Assignment -
The records below are to be restated word for word, with their images omitted.
==== Entries provided ====
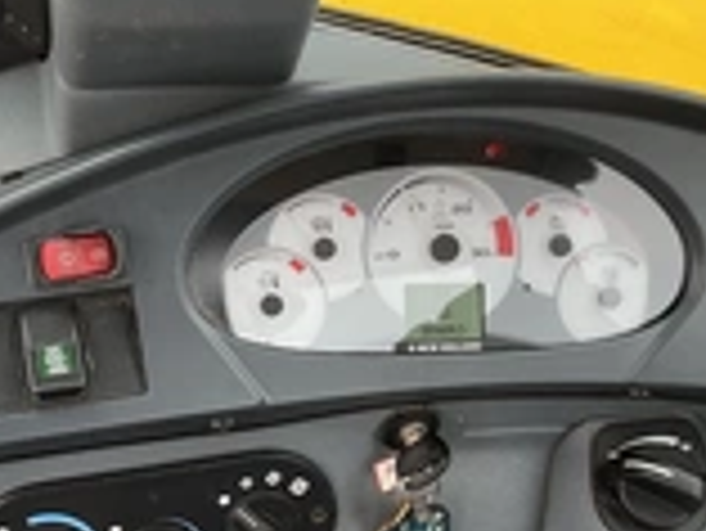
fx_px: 1510
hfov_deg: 26.3
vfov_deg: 19.8
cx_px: 418
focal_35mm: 74
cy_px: 396
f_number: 1.8
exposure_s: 1/122
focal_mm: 3
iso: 40
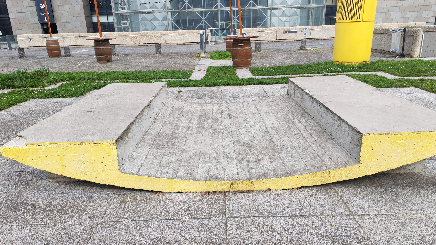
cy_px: 151
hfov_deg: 64.3
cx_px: 220
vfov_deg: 38.7
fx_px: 347
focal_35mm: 30
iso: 50
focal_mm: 6.12
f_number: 1.9
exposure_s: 1/220
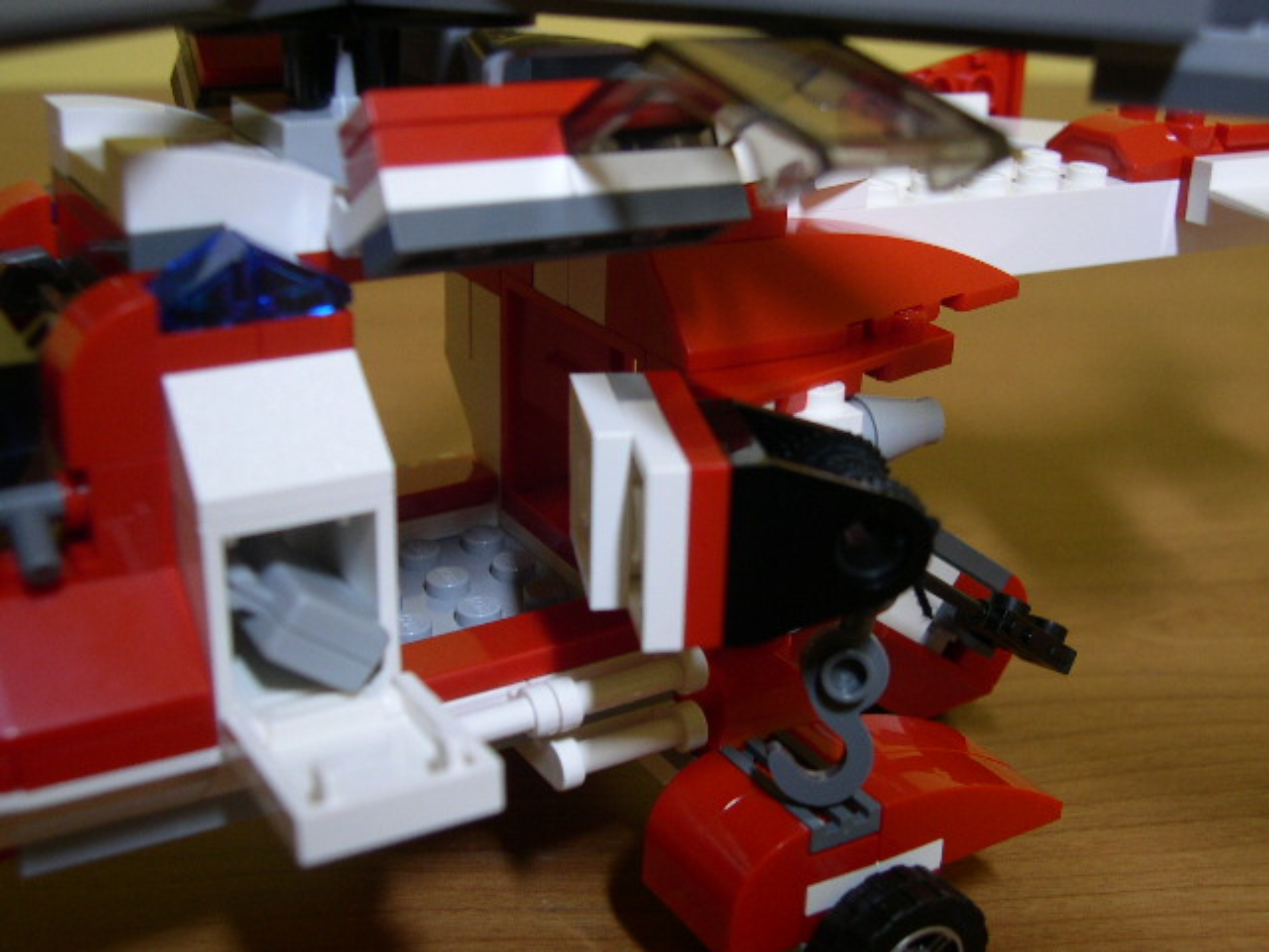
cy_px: 476
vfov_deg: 34.3
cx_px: 634
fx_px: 1540
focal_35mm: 42
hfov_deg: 44.8
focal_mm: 9
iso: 135
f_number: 2.9
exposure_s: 1/4.8
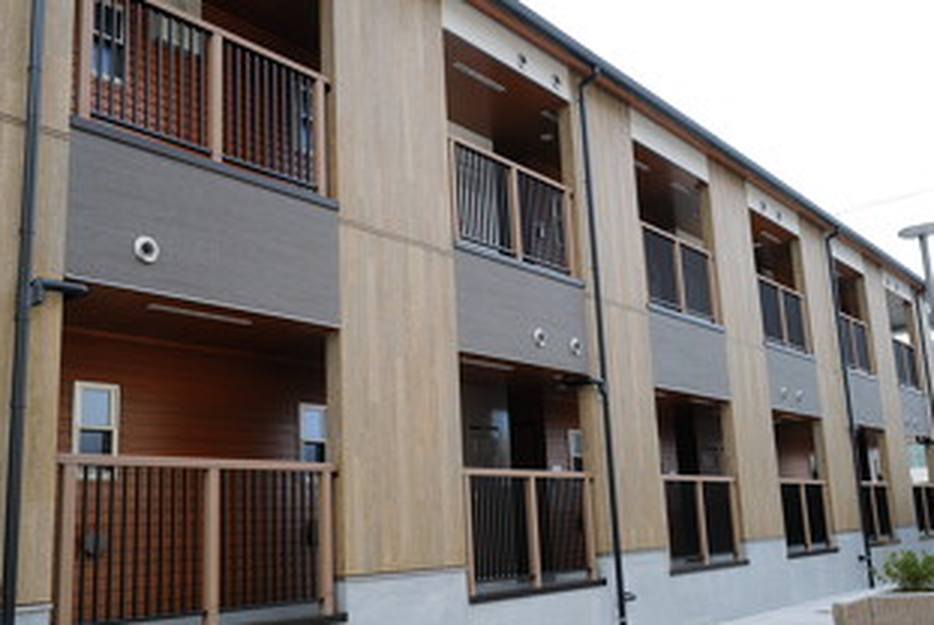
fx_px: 935
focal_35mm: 36
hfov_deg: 53.0
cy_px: 353
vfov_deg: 36.9
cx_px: 420
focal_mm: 28
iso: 100
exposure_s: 1/160
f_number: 4
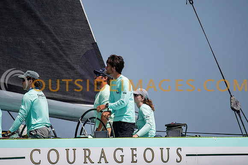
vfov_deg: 3.1
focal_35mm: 450
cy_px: 82
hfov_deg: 4.6
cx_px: 124
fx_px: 3101
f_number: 4
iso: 200
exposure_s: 1/5000
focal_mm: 300
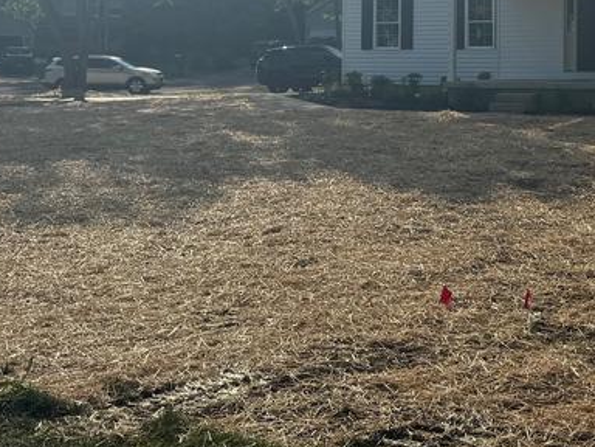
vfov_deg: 22.2
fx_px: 1100
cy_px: 11
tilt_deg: +2.9
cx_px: 547
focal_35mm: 64
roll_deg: +0.4
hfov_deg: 28.9
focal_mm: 6.76
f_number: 1.78
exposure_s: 1/12346
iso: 80
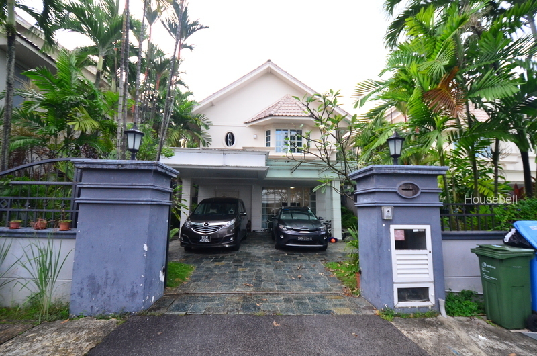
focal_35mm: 15
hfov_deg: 100.5
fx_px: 223
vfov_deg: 77.1
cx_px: 268
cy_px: 178
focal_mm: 10
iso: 1250
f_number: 4.5
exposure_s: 1/250
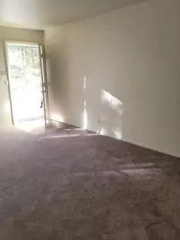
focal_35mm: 28
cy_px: 116
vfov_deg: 63.4
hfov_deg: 49.8
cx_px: 89
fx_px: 194
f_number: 1.8
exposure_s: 1/60
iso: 250
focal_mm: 7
====
Exercise output -
fx_px: 1510
hfov_deg: 26.3
vfov_deg: 19.8
cx_px: 418
focal_35mm: 74
cy_px: 396
f_number: 1.8
exposure_s: 1/122
focal_mm: 3
iso: 40
cy_px: 151
hfov_deg: 64.3
cx_px: 220
vfov_deg: 38.7
fx_px: 347
focal_35mm: 30
iso: 50
focal_mm: 6.12
f_number: 1.9
exposure_s: 1/220
cy_px: 476
vfov_deg: 34.3
cx_px: 634
fx_px: 1540
focal_35mm: 42
hfov_deg: 44.8
focal_mm: 9
iso: 135
f_number: 2.9
exposure_s: 1/4.8
fx_px: 935
focal_35mm: 36
hfov_deg: 53.0
cy_px: 353
vfov_deg: 36.9
cx_px: 420
focal_mm: 28
iso: 100
exposure_s: 1/160
f_number: 4
vfov_deg: 3.1
focal_35mm: 450
cy_px: 82
hfov_deg: 4.6
cx_px: 124
fx_px: 3101
f_number: 4
iso: 200
exposure_s: 1/5000
focal_mm: 300
vfov_deg: 22.2
fx_px: 1100
cy_px: 11
tilt_deg: +2.9
cx_px: 547
focal_35mm: 64
roll_deg: +0.4
hfov_deg: 28.9
focal_mm: 6.76
f_number: 1.78
exposure_s: 1/12346
iso: 80
focal_35mm: 15
hfov_deg: 100.5
fx_px: 223
vfov_deg: 77.1
cx_px: 268
cy_px: 178
focal_mm: 10
iso: 1250
f_number: 4.5
exposure_s: 1/250
focal_35mm: 28
cy_px: 116
vfov_deg: 63.4
hfov_deg: 49.8
cx_px: 89
fx_px: 194
f_number: 1.8
exposure_s: 1/60
iso: 250
focal_mm: 7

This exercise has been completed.